成像设备400可以是相机、移动终端以及其他任意一种形态的装载了光学镜头100的电子设备,移动终端可以是智能手机、智能平板、智能阅读器等终端设备。
本申请实施例提供的成像设备400包括光学镜头100,由于光学镜头100具有头部外径小、广视角、成像品质高的优点,具有该光学镜头100的成像设备400也具有体积小、广视角、成像品质高的优点。
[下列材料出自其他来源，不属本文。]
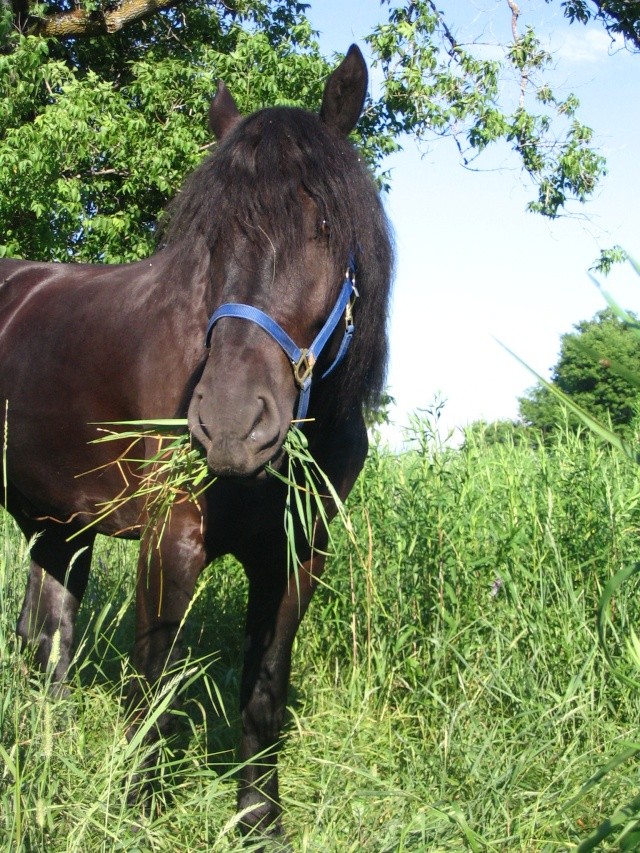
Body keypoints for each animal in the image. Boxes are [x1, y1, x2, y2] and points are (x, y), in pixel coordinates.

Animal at [0, 46, 392, 840]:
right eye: (210, 237)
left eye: (325, 225)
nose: (232, 424)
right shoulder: (170, 535)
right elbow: (152, 684)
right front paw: (135, 812)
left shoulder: (297, 552)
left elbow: (264, 689)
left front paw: (259, 820)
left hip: (58, 527)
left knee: (44, 643)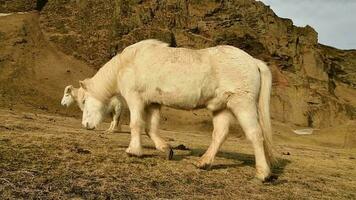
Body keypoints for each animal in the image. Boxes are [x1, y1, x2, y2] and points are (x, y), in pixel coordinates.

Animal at [80, 39, 276, 181]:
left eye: (84, 101)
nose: (85, 125)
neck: (128, 63)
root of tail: (253, 61)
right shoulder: (153, 103)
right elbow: (150, 128)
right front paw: (165, 148)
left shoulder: (135, 99)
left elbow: (136, 124)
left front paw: (133, 151)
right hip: (222, 108)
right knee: (220, 134)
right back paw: (203, 163)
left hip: (242, 105)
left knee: (255, 135)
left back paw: (262, 174)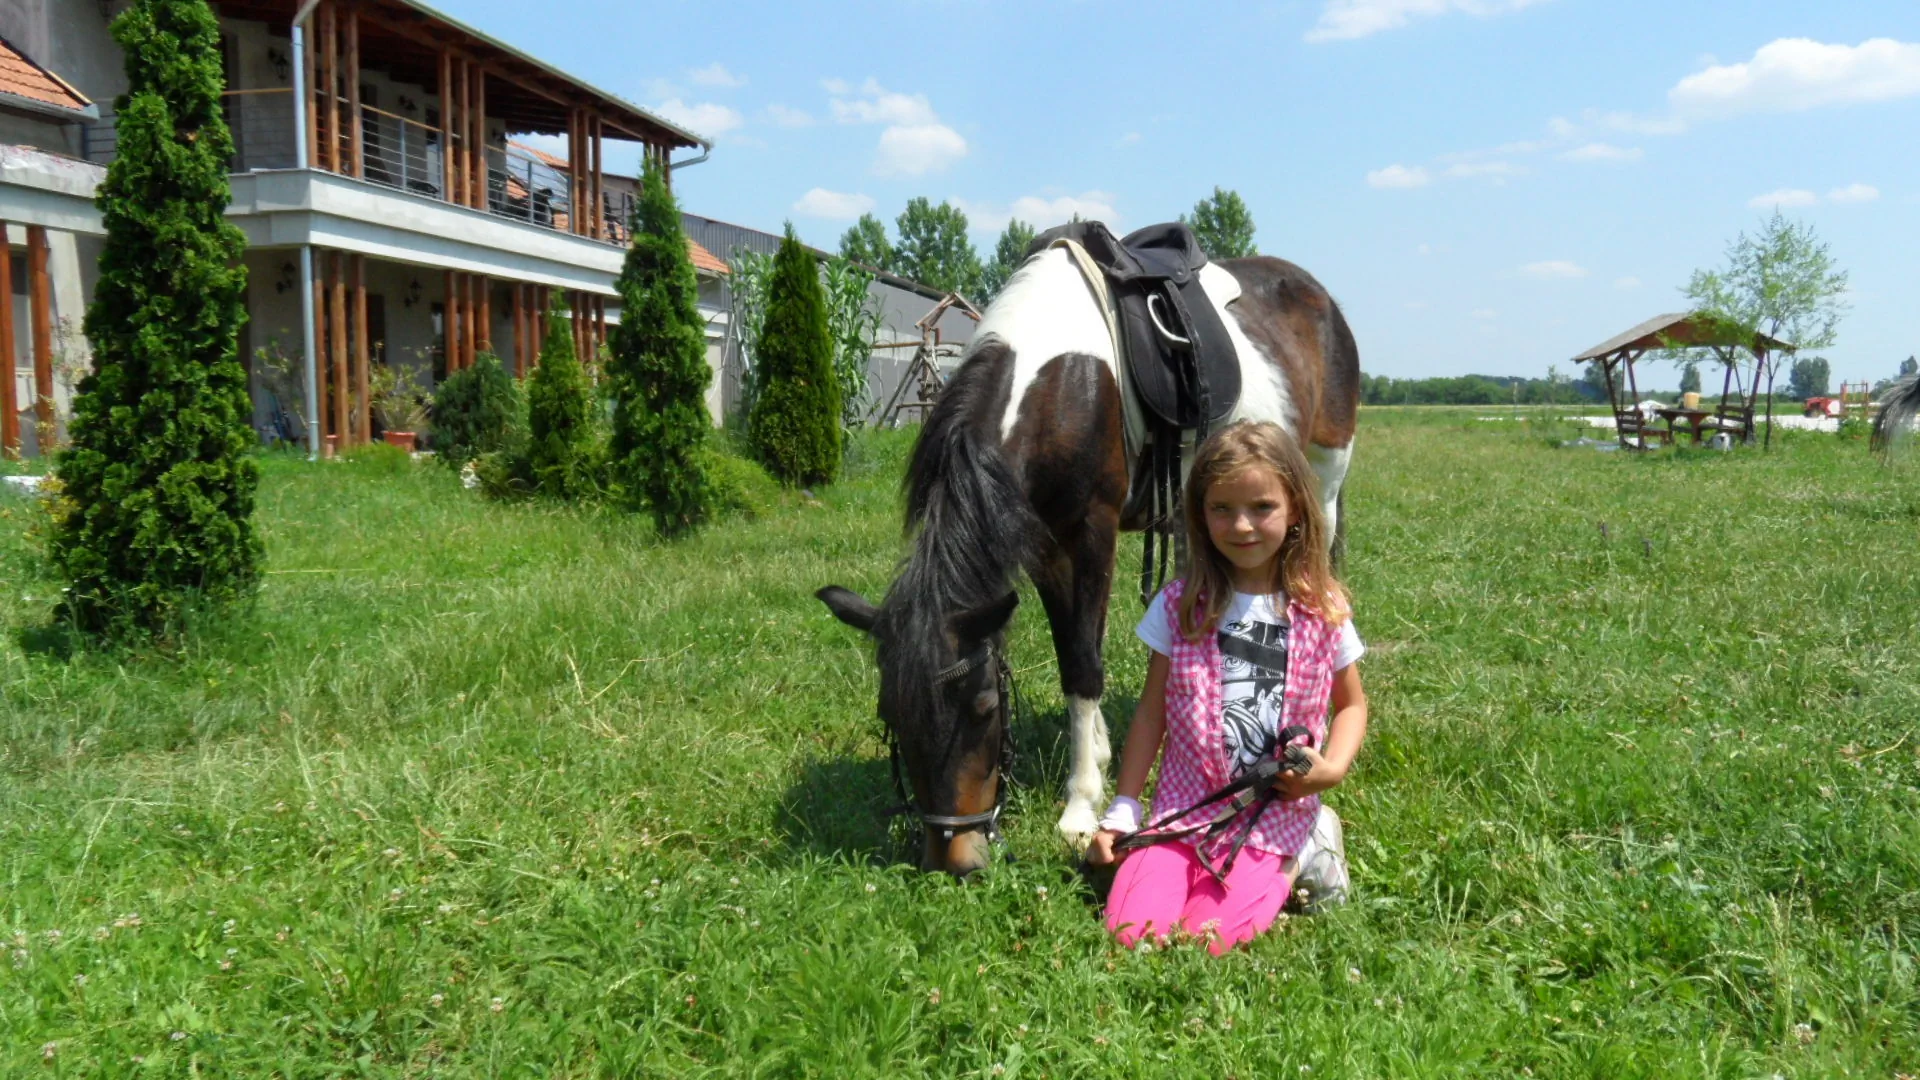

以上所述实施例仅表达了本发明的几种实施方式,其描述较为具体和详细,但并不能因此而理解为对本发明专利范围的限制。应当指出的是,对于本领域的普通技术人员来说,在不脱离本发明构思的前提下,还可以做出若干变形和改进,这些都属于本发明的保护范围。因此,本发明专利的保护范围应以所附权利要求为准。
Claims (12)
- 一种光学镜头,由七片透镜组成,其特征在于,沿光轴从物侧到成像面依次包括:具有负光焦度的第一透镜,所述第一透镜的物侧面为凸面,所述第一透镜的像侧面为凹面;具有光焦度的第二透镜,所述第二透镜的物侧面为凹面,所述第二透镜的像侧面为凹面或者凸面;具有正光焦度的第三透镜,所述第三透镜的物侧面为凹面或者凸面,所述第三透镜的像侧面为凸面;光阑;具有正光焦度的第四透镜,所述第四透镜的物侧面和所述第四透镜的像侧面均为凸面;具有正光焦度的第五透镜,所述第五透镜的物侧面为凹面,所述第五透镜的像侧面为凸面;具有负光焦度的第六透镜,所述第六透镜的物侧面和所述第六透镜的像侧面均为凹面;以及具有正光焦度的第七透镜,所述第七透镜的物侧面在近光轴处为凸面,所述第七透镜的像侧面在近光轴处为凹面,所述第七透镜的物侧面和像侧面均具有至少一个反曲点;其中,所述第一透镜、所述第二透镜、所述第三透镜、所述第四透镜、所述第五透镜、所述第六透镜和所述第七透镜均为塑胶非球面镜片;所述光学镜头满足以下条件式:6<TTL/EPD<7;其中,TTL表示所述光学镜头的光学总长,EPD表示所述光学镜头的入瞳直径。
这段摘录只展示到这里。